Megatron finally cementing himself as top NFL wideout


Detroit Lions star Calvin Johnson is emerging as the NFL’s best wide receiver. Photo by: DonkerDink.Flickr

At 6-foot-5, 230-pounds, and boasting a 4.35 40-yard dash and 44 inch vertical leap, Calvin Johnson has always been a man amongst boys.

Ever since being selected No. 2 overall by the Detroit Lions in the 2007 NFL Draft, the wide receiver known as “Megatron” has made opposing cornerbacks look like small children, compiling 5,628 yards receiving and 48 touchdowns since entering the league. For years he was the only legitimate offensive threat on a horrendous Lions offense that consistently ranked in the bottom half of total team offense every year. Johnson’s progression has been further hounded by minor injuries that plagued his first few seasons. Yet as the Lions emerge into relevance for the first time in over a decade, a healthy Calvin Johnson is reaping the benefits and establishing himself as the premier wideout in the NFL.

With one game left to play in the 2011 NFL regular season, Calvin has amassed 85 receptions, totaling a career-best 1,437 receiving yards with a league leading 15 touchdowns. In addition, he is 2nd in the league with 25 25-plus yard receptions and 1st in receptions of 40-plus yards with nine. Much of Johnson’s impressive production can be attributed to his stellar rapport with gunslinger Matthew Stafford, who has finally proved he can stay healthy over the course of a full season. Other offensive weapons include veteran wide receiver Nate Burleson, rookie burner Titus Young, promising tight end Brandon Pettigrew,
and the running back trio of Jahvid Best, Maurice Morris, and Kevin Smith (too bad they all keep getting injured). Now that the Lions offense contains other playmaking weapons, defenses cannot key in solely on Calvin, which has allowed him to take his game to a higher level.

Calvin has consistently demonstrated he cannot be contained via single coverage. His immense skill set allows him to either blaze past defenders or simply out jump them. Even when triple teamed he is still open, because his height and leaping ability allow him to elevate to snatch the ball out of the air high above the desperate grasps of defenders. If Stafford sees Calvin in the end zone, he won’t hesitate to lob it up for him to go up and get. When defenses have chosen to play Calvin straight-up, they have stood no chance, as evidenced by Calvin’s singlehanded demolition of the Raiders in Week 15.

This is not the first season Calvin has compiled impressive statistics. It’s just the first occasion he hasn’t had to do it all by himself.
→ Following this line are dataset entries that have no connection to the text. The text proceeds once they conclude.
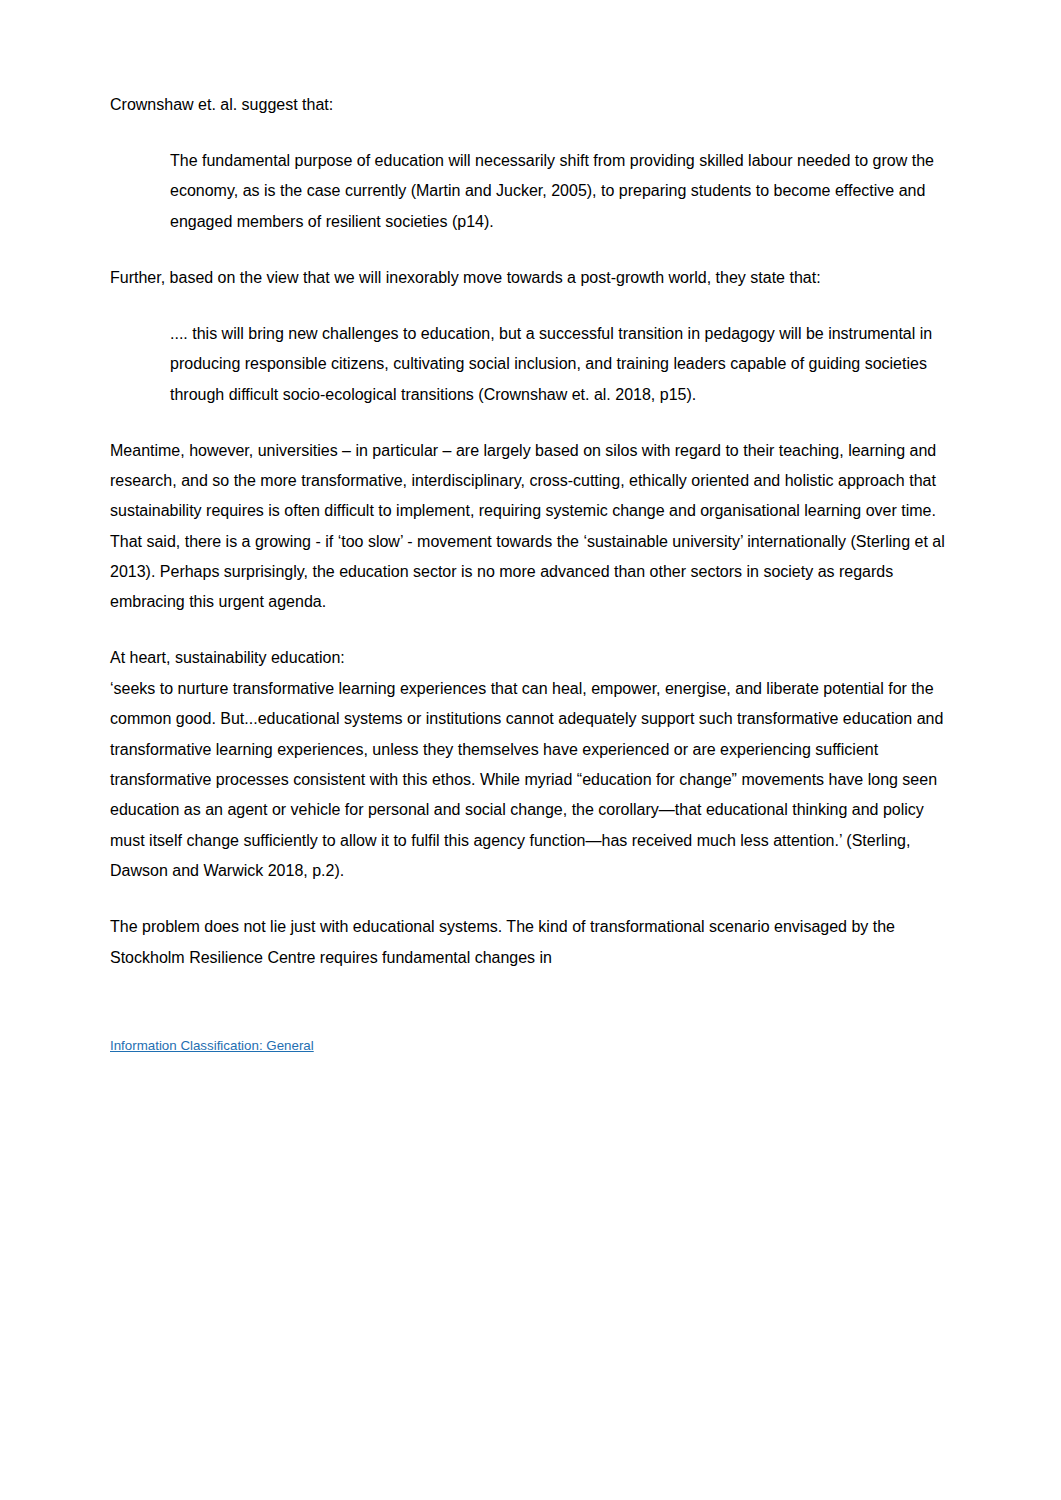Crownshaw et. al. suggest that:
The fundamental purpose of education will necessarily shift from providing skilled labour needed to grow the economy, as is the case currently (Martin and Jucker, 2005), to preparing students to become effective and engaged members of resilient societies (p14).
Further, based on the view that we will inexorably move towards a post-growth world, they state that:
.... this will bring new challenges to education, but a successful transition in pedagogy will be instrumental in producing responsible citizens, cultivating social inclusion, and training leaders capable of guiding societies through difficult socio-ecological transitions (Crownshaw et. al. 2018, p15).
Meantime, however, universities – in particular – are largely based on silos with regard to their teaching, learning and research, and so the more transformative, interdisciplinary, cross-cutting, ethically oriented and holistic approach that sustainability requires is often difficult to implement, requiring systemic change and organisational learning over time. That said, there is a growing - if ‘too slow’ - movement towards the ‘sustainable university’ internationally (Sterling et al 2013). Perhaps surprisingly, the education sector is no more advanced than other sectors in society as regards embracing this urgent agenda.
At heart, sustainability education:
‘seeks to nurture transformative learning experiences that can heal, empower, energise, and liberate potential for the common good. But...educational systems or institutions cannot adequately support such transformative education and transformative learning experiences, unless they themselves have experienced or are experiencing sufficient transformative processes consistent with this ethos. While myriad “education for change” movements have long seen education as an agent or vehicle for personal and social change, the corollary—that educational thinking and policy must itself change sufficiently to allow it to fulfil this agency function—has received much less attention.’ (Sterling, Dawson and Warwick 2018, p.2).
The problem does not lie just with educational systems. The kind of transformational scenario envisaged by the Stockholm Resilience Centre requires fundamental changes in
Information Classification: General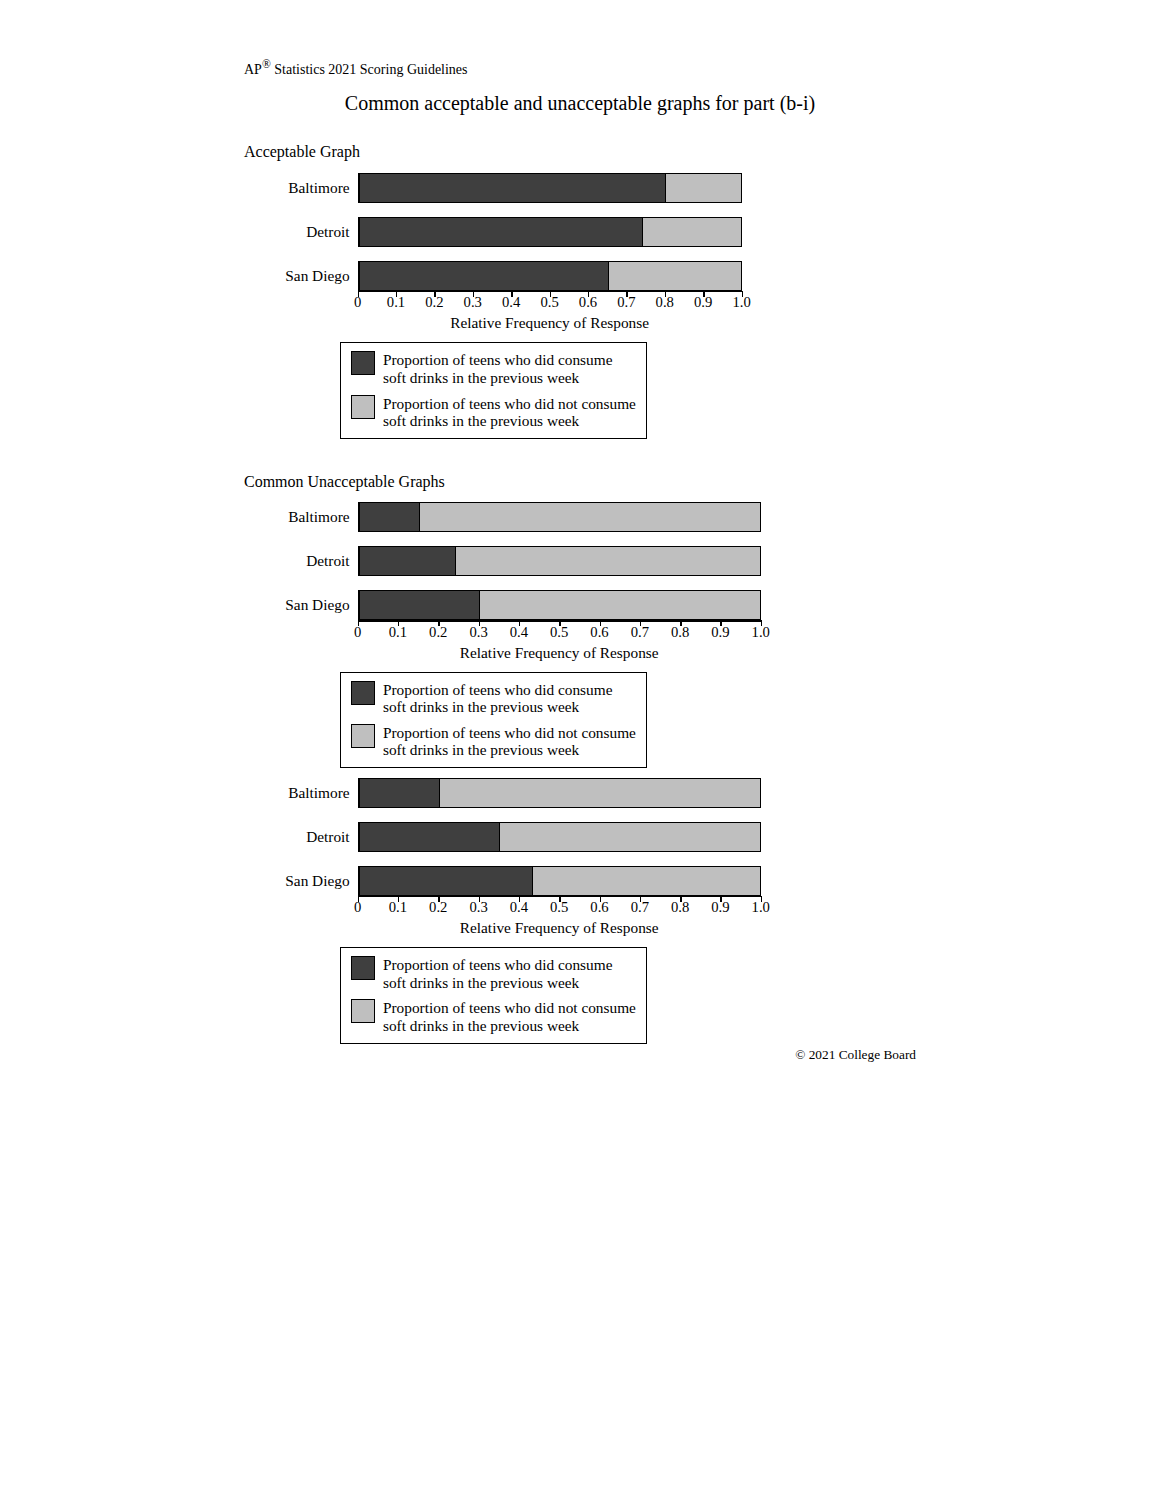AP® Statistics 2021 Scoring Guidelines
Common acceptable and unacceptable graphs for part (b-i)
Acceptable Graph
Baltimore
Detroit
San Diego
0 0.1 0.2 0.3 0.4 0.5 0.6 0.7 0.8 0.9 1.0
Relative Frequency of Response
Proportion of teens who did consume
soft drinks in the previous week
Proportion of teens who did not consume
soft drinks in the previous week
Common Unacceptable Graphs
Baltimore
Detroit
San Diego
0 0.1 0.2 0.3 0.4 0.5 0.6 0.7 0.8 0.9 1.0
Relative Frequency of Response
Proportion of teens who did consume
soft drinks in the previous week
Proportion of teens who did not consume
soft drinks in the previous week
Baltimore
Detroit
San Diego
0 0.1 0.2 0.3 0.4 0.5 0.6 0.7 0.8 0.9 1.0
Relative Frequency of Response
Proportion of teens who did consume
soft drinks in the previous week
Proportion of teens who did not consume
soft drinks in the previous week
© 2021 College Board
Randy Moss had Tom Brady, Wes Welker, and a potent New England offense. Reggie Wayne had the field genius known as Peyton Manning. Roddy White has young talent in Matt Ryan and a dynamic (albeit aging) running back in Michael Turner. Andre Johnson has Arian Foster and the talented (and slightly erratic) Matt Schaub. From 2007-2009, Calvin had … Drew Stanton, Dan Orlovsky, and J.T. O’Sullivan.

With virtually no effective supporting cast on offense, defensive secondaries focused almost all their attention on containing Johnson. He would draw constant double or triple teams, and was catching passes from a bevy of sub-par quarterbacks who would rotate the starting role almost weekly. This is what makes Calvin’s success so remarkable; he has achieved so much with so little, relying purely on his immense physical gifts to succeed.

And now Calvin is at the helm of a young and promising high octane Lions offense with a power-armed quarterback, who is finally proving worthy of his loft draft status. He is a member of a team whose name will no longer be synonymous with failure as they enter into a new era of winning.

And Calvin is only 26. He is just getting started.

Move over Andre, let Megatron take your seat at the wide receiver throne. I feel he will be staying in it for a while.